Required work → From the records below, copy out exactly the lines from the one containing "47: (262, 104, 0.81)" to the one containing "63: (321, 374, 0.77)", both included. Add nothing else.

--- Data shown Enclosed Below ---

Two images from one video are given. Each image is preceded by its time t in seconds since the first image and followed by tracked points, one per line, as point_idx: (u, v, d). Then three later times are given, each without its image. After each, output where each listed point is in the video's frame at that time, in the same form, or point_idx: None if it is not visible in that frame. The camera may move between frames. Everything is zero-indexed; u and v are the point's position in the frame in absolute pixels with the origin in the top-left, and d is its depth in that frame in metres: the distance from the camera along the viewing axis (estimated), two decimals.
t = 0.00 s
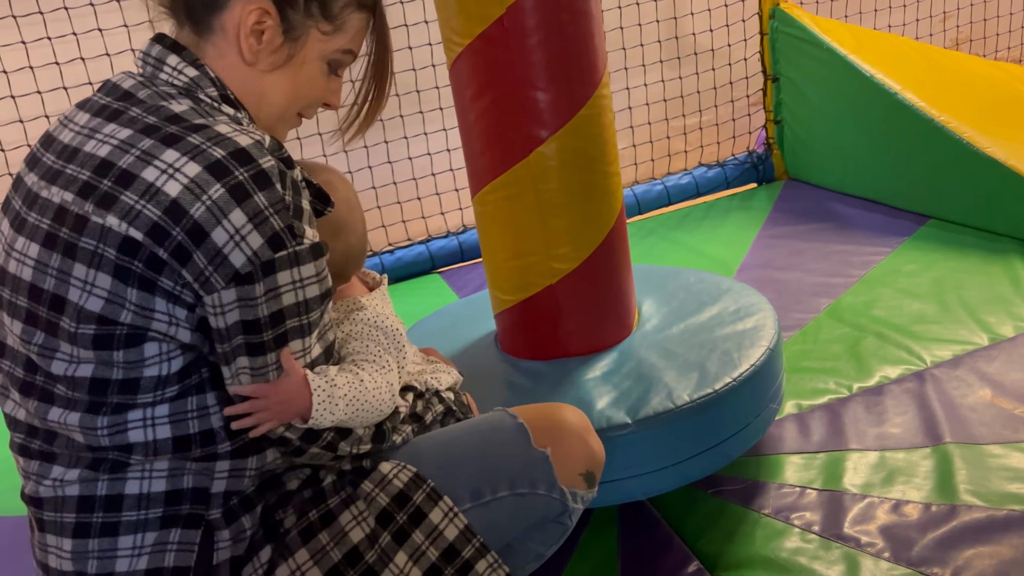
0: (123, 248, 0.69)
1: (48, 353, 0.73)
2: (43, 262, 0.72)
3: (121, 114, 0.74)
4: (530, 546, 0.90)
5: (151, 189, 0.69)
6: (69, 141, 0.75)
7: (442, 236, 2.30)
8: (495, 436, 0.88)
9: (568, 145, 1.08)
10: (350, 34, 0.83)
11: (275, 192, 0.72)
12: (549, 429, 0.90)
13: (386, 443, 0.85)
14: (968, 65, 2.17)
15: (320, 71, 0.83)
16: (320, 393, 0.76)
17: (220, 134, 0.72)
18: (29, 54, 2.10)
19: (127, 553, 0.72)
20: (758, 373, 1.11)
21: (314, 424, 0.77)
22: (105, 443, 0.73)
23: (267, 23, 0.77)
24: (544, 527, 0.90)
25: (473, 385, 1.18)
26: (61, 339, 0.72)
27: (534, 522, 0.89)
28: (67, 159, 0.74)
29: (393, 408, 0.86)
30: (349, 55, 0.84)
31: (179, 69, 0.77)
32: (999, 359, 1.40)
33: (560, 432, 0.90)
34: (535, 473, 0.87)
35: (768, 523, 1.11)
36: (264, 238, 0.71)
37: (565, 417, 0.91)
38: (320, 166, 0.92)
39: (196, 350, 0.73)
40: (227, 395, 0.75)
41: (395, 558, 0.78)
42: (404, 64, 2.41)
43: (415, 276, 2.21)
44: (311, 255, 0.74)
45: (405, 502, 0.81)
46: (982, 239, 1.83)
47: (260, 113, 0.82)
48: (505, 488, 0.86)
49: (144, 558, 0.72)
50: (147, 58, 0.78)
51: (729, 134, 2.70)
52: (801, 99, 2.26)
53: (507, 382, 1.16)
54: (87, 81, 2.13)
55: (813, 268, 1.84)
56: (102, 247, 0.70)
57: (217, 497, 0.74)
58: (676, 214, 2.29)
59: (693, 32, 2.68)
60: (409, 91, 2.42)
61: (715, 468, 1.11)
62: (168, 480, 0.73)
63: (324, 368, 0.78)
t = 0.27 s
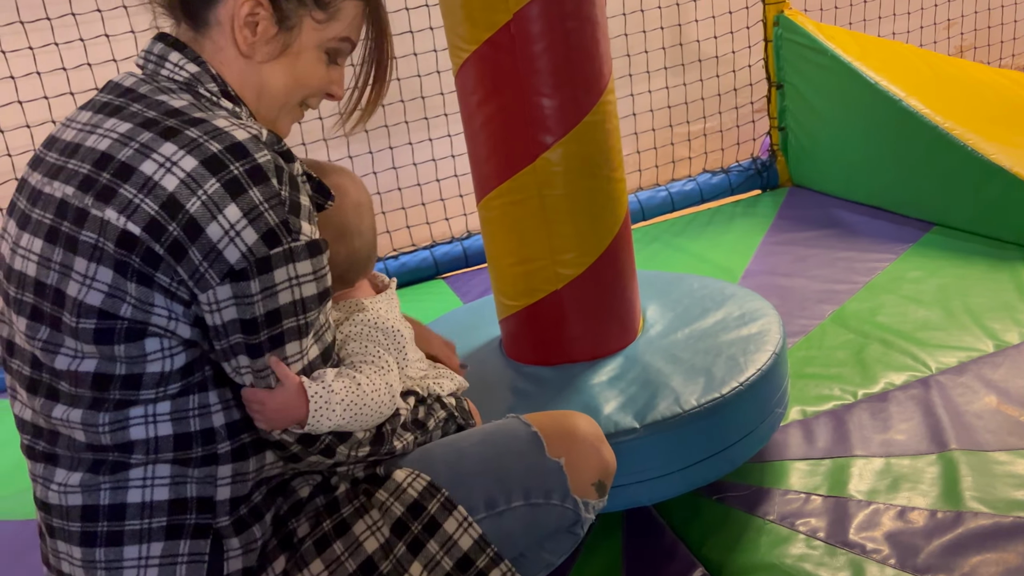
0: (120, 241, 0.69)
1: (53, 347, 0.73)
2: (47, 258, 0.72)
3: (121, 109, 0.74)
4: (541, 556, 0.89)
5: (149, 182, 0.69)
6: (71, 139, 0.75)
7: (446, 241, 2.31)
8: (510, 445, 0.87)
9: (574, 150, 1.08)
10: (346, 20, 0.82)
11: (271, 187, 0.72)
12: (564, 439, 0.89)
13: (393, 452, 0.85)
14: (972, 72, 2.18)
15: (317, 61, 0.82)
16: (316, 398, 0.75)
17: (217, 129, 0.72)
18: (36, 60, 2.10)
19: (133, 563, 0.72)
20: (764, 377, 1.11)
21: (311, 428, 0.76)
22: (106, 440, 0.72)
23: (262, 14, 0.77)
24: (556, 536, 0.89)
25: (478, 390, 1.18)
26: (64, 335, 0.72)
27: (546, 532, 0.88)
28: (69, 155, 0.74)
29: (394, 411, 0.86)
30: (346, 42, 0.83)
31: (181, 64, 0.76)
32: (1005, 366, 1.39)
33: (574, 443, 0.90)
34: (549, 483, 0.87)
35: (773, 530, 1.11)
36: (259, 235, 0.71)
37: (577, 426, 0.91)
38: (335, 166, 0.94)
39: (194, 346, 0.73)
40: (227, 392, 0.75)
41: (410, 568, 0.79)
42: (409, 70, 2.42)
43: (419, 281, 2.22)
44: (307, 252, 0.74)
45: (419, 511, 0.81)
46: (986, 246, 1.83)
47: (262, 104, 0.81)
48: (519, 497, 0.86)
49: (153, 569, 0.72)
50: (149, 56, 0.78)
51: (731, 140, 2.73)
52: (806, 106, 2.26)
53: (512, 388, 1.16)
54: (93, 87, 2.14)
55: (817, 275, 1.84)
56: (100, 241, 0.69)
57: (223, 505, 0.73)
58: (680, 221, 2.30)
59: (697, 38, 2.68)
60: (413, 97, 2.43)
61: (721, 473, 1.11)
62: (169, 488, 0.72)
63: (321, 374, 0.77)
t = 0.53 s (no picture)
0: (121, 231, 0.70)
1: (62, 337, 0.74)
2: (56, 251, 0.73)
3: (124, 106, 0.75)
4: (553, 552, 0.89)
5: (146, 173, 0.70)
6: (80, 136, 0.76)
7: (454, 243, 2.31)
8: (519, 441, 0.88)
9: (582, 151, 1.08)
10: None
11: (264, 173, 0.72)
12: (573, 435, 0.89)
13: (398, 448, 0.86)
14: (982, 73, 2.17)
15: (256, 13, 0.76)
16: (318, 389, 0.75)
17: (210, 119, 0.72)
18: (47, 63, 2.12)
19: (146, 556, 0.73)
20: (771, 378, 1.11)
21: (312, 417, 0.76)
22: (114, 429, 0.73)
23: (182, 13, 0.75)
24: (567, 533, 0.89)
25: (486, 391, 1.19)
26: (73, 325, 0.73)
27: (557, 529, 0.88)
28: (77, 151, 0.75)
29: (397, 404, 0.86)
30: None
31: (163, 62, 0.77)
32: (1014, 368, 1.39)
33: (584, 439, 0.90)
34: (560, 478, 0.87)
35: (781, 531, 1.11)
36: (253, 221, 0.71)
37: (587, 425, 0.91)
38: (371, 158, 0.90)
39: (197, 334, 0.73)
40: (234, 381, 0.75)
41: (423, 563, 0.79)
42: (416, 72, 2.42)
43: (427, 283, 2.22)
44: (302, 239, 0.73)
45: (430, 506, 0.81)
46: (996, 247, 1.83)
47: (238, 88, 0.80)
48: (530, 492, 0.86)
49: (166, 563, 0.72)
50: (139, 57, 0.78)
51: (739, 141, 2.74)
52: (814, 107, 2.26)
53: (519, 389, 1.17)
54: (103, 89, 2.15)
55: (825, 276, 1.83)
56: (103, 232, 0.70)
57: (232, 496, 0.74)
58: (688, 222, 2.30)
59: (704, 40, 2.67)
60: (421, 98, 2.43)
61: (727, 475, 1.11)
62: (179, 483, 0.73)
63: (325, 364, 0.77)
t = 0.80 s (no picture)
0: (115, 217, 0.70)
1: (59, 323, 0.75)
2: (55, 241, 0.74)
3: (123, 100, 0.76)
4: (551, 548, 0.89)
5: (140, 161, 0.71)
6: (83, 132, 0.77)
7: (455, 244, 2.31)
8: (519, 440, 0.87)
9: (581, 154, 1.08)
10: None
11: (253, 158, 0.72)
12: (569, 434, 0.89)
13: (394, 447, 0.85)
14: (982, 74, 2.17)
15: None
16: (314, 372, 0.75)
17: (202, 108, 0.73)
18: (48, 66, 2.12)
19: (139, 549, 0.73)
20: (769, 382, 1.11)
21: (310, 402, 0.75)
22: (104, 414, 0.73)
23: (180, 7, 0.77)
24: (566, 529, 0.89)
25: (485, 393, 1.19)
26: (70, 312, 0.74)
27: (558, 525, 0.88)
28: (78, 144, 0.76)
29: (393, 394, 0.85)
30: None
31: (159, 59, 0.77)
32: (1014, 370, 1.39)
33: (579, 438, 0.90)
34: (558, 477, 0.87)
35: (781, 533, 1.11)
36: (243, 205, 0.70)
37: (583, 423, 0.91)
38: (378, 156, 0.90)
39: (188, 320, 0.73)
40: (227, 372, 0.75)
41: (426, 567, 0.79)
42: (417, 74, 2.42)
43: (427, 285, 2.22)
44: (292, 223, 0.73)
45: (432, 509, 0.81)
46: (996, 249, 1.82)
47: (224, 71, 0.81)
48: (531, 491, 0.85)
49: (159, 557, 0.73)
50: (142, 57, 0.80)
51: (739, 142, 2.74)
52: (814, 108, 2.26)
53: (519, 391, 1.17)
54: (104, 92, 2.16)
55: (826, 277, 1.83)
56: (97, 219, 0.71)
57: (221, 489, 0.73)
58: (688, 223, 2.30)
59: (705, 42, 2.67)
60: (422, 100, 2.43)
61: (724, 479, 1.11)
62: (167, 477, 0.72)
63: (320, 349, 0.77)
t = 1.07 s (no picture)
0: (104, 220, 0.71)
1: (51, 325, 0.75)
2: (47, 242, 0.75)
3: (113, 104, 0.76)
4: (541, 548, 0.90)
5: (128, 165, 0.71)
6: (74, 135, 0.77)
7: (457, 244, 2.32)
8: (509, 437, 0.87)
9: (583, 154, 1.08)
10: None
11: (240, 160, 0.72)
12: (558, 430, 0.89)
13: (393, 439, 0.85)
14: (986, 72, 2.16)
15: None
16: (308, 362, 0.75)
17: (188, 111, 0.73)
18: (52, 67, 2.12)
19: (128, 544, 0.73)
20: (773, 381, 1.11)
21: (305, 393, 0.75)
22: (97, 414, 0.73)
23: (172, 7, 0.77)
24: (556, 528, 0.89)
25: (487, 393, 1.19)
26: (61, 313, 0.74)
27: (546, 522, 0.87)
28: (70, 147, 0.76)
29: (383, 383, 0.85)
30: None
31: (151, 64, 0.78)
32: (1018, 369, 1.38)
33: (569, 434, 0.89)
34: (546, 473, 0.86)
35: (783, 533, 1.10)
36: (231, 207, 0.71)
37: (573, 421, 0.90)
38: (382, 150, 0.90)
39: (179, 322, 0.73)
40: (217, 371, 0.75)
41: (409, 563, 0.78)
42: (420, 75, 2.42)
43: (430, 285, 2.23)
44: (281, 224, 0.73)
45: (416, 505, 0.80)
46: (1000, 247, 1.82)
47: (211, 74, 0.80)
48: (517, 488, 0.85)
49: (145, 552, 0.73)
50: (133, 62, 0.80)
51: (743, 142, 2.74)
52: (817, 108, 2.26)
53: (521, 391, 1.17)
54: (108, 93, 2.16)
55: (829, 277, 1.83)
56: (86, 221, 0.71)
57: (208, 487, 0.74)
58: (690, 223, 2.29)
59: (707, 41, 2.67)
60: (424, 100, 2.43)
61: (730, 477, 1.11)
62: (156, 475, 0.73)
63: (311, 337, 0.76)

--- End of Enclosed Data shown ---

Answer space →
47: (262, 104, 0.81)
48: (519, 497, 0.86)
49: (153, 569, 0.72)
50: (149, 56, 0.78)
51: (731, 140, 2.73)
52: (806, 106, 2.26)
53: (512, 388, 1.16)
54: (93, 87, 2.14)
55: (817, 275, 1.84)
56: (100, 241, 0.69)
57: (223, 505, 0.73)
58: (680, 221, 2.30)
59: (697, 38, 2.68)
60: (413, 97, 2.43)
61: (721, 473, 1.11)
62: (169, 488, 0.72)
63: (321, 374, 0.77)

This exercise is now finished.